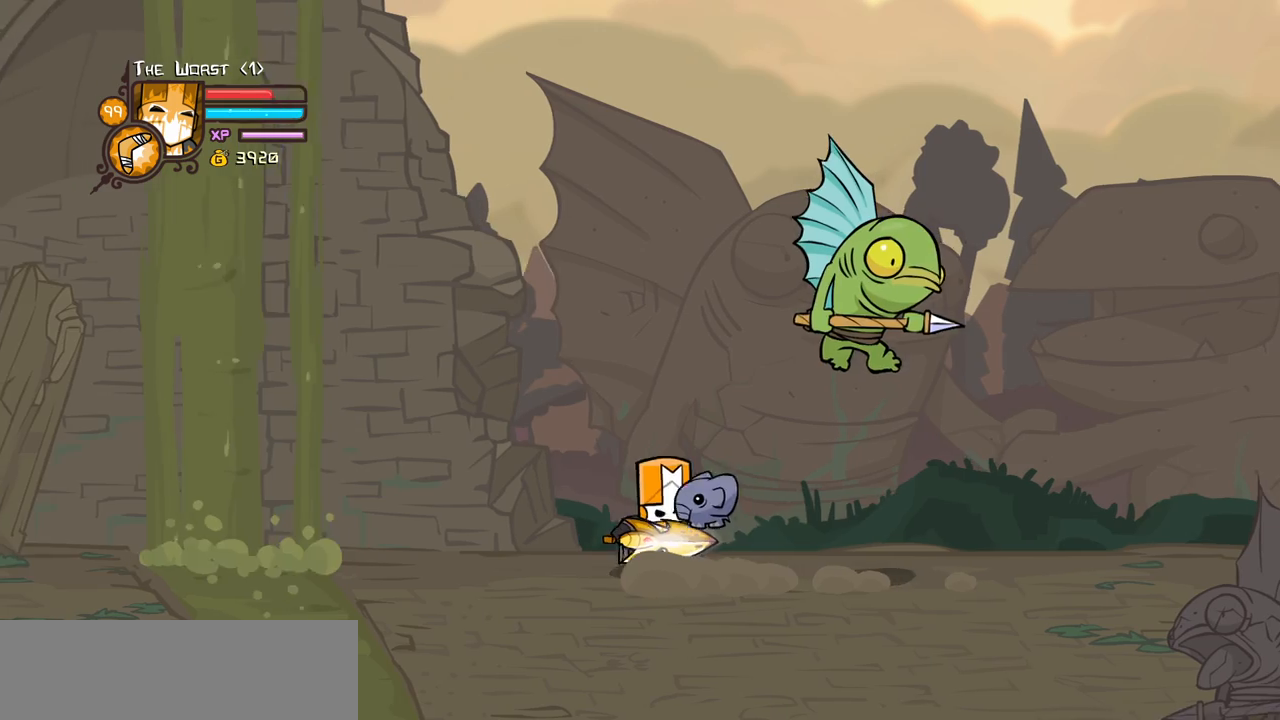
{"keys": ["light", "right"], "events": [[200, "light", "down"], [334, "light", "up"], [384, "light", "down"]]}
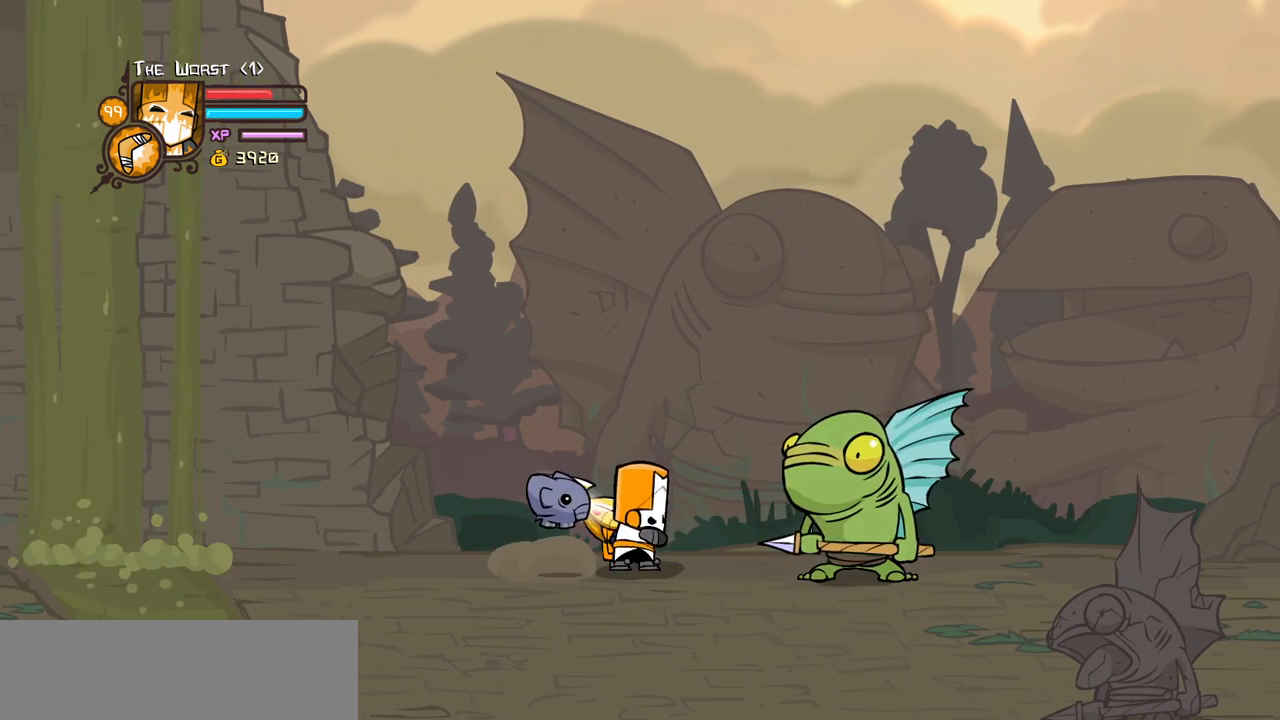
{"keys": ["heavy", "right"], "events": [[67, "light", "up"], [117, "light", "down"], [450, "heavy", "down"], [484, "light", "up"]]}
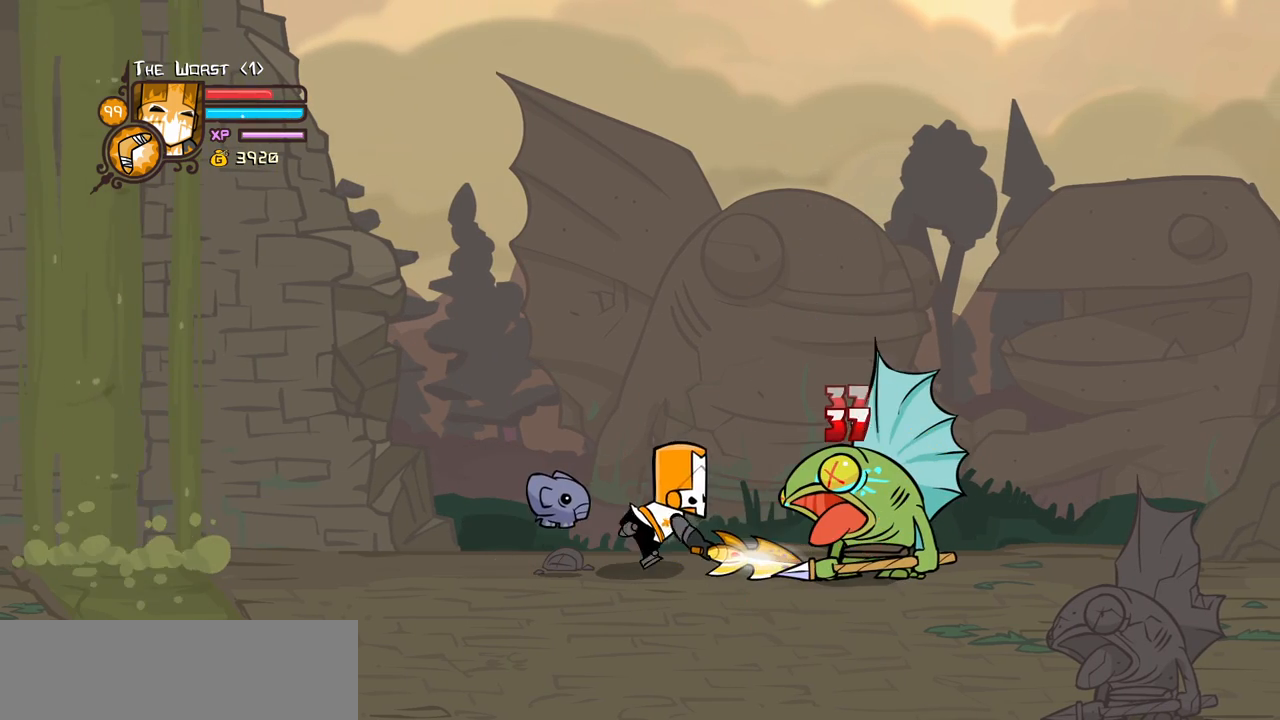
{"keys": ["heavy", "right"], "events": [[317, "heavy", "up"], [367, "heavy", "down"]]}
************
WORK INSTRUCTION
Look for the word "light" in the data, then return every line that contains it.

RESPONSE
{"keys": ["light", "right"], "events": [[200, "light", "down"], [334, "light", "up"], [384, "light", "down"]]}
{"keys": ["heavy", "right"], "events": [[67, "light", "up"], [117, "light", "down"], [450, "heavy", "down"], [484, "light", "up"]]}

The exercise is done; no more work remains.